Godbout finished last season with 70 tackles, seven tackles for loss, five sacks, and five pass deflections. During the previous two seasons, Godbout recorded 10 tackles for loss and three sacks.
Godbout is going to control his gap and won’t give up ground. He plays with a motor that runs hot and is an active disrupter against the run. Ask Chad Muma why he enjoyed a lot of success and I’m sure he’d mention Godbout.
“Talk about a guy who’s been underappreciated outside of Laramie,” Kernely said. “At 6-4 and 285 pounds, he doesn’t have the traditional physical profile of a defensive tackle but that hasn’t stopped him from being one of the more disruptive interior defenders anywhere in the conference. He stepped up big time as a pass rusher last year in particular, leading Wyoming in sacks, and it wouldn’t be a shock if he did it again, especially considering the Cowboys are reshuffling their group of edge rushers.”
Gary Williams, TE, Colorado State
Trey McBride is gone, which is going to open the door for Williams to potentially enjoy a monster season for the Rams. While playing second fiddle to John Mackey Award Winner, Williams hauled in 21 receptions for 287 yards and five touchdowns.
While Williams may not be as well-rounded as McBride, the 6-2, the 235-pound tight end may be more gifted athletically, with the speed to threaten the same and make plays after the catch. When watching him, he reminded me of Randy McMichael.
“Williams did a good job of being a capable TE2 opposite McBride, and it’s tempting to say that Jay Norvell could use him the same way he did with Cole Turner at Nevada, but the reality is he doesn’t have the same McBride/Turner physical profile,” Kenerly said. “He might actually be better suited in the long run to playing more in the slot, and you might say there are shades of Jordan Reed in his overall game.”
Dom Peterson, DL, Nevada
Peterson has been a disruptive force in the middle of Nevada’s defense. He enters his final season with 151 tackles, 34 tackles for loss, and 16.5 sacks.

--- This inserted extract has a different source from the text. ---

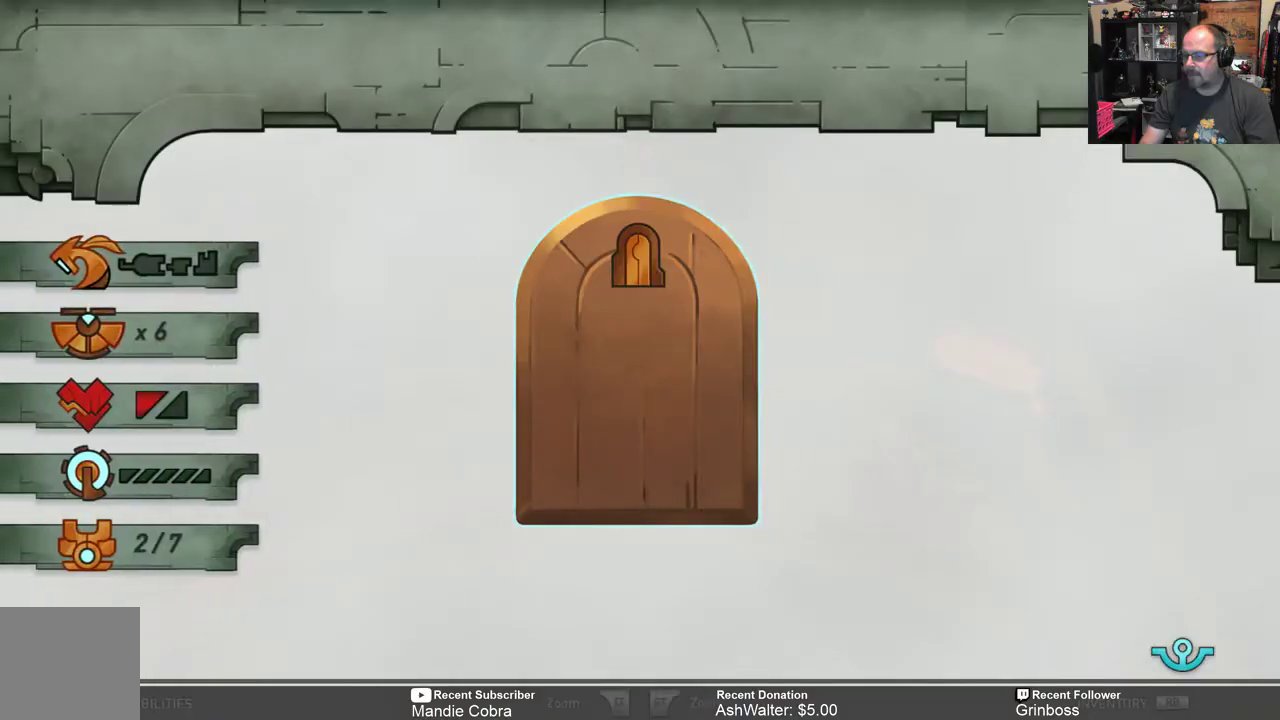
{"buttons": [], "left_stick": "center", "right_stick": "center", "events": []}
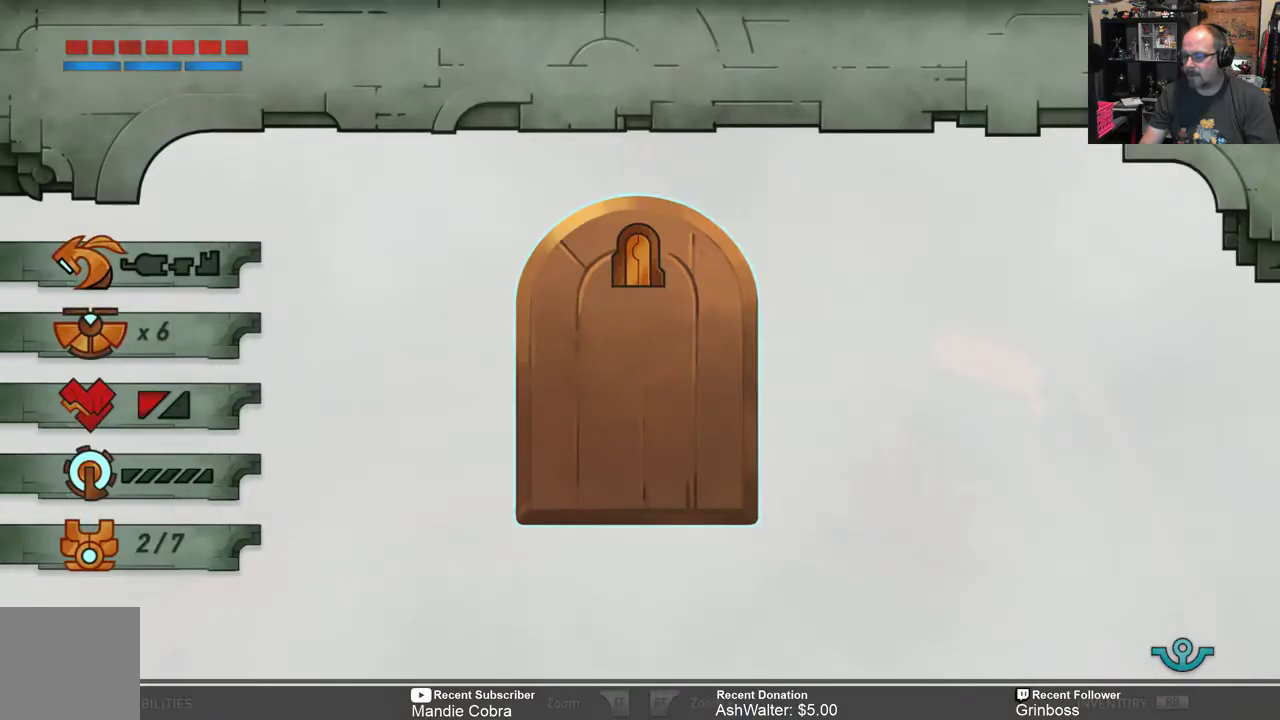
{"buttons": [], "left_stick": "center", "right_stick": "center", "events": [[100, "B", "down"], [200, "B", "up"]]}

He’s the lone returning starter up front this season and will undoubtedly face constant double teams. Peterson is quick off the snap and makes a living in the opponent’s backfields.
“There’s a very good chance he sees a lot of double teams this year as the one guy on Nevada’s defensive line with a strong track record of production, but that hasn’t really stopped him before,” Kenerly said. “Few Mountain West interior defenders have been as effective a pass rusher in recent memory, but he’s been no slouch in run defense. I believe he’s within striking distance of the program record for tackles for loss. Long story short, he’ll get a lot of attention from offensive coaches and, in my opinion, he should get as much from NFL scouts.”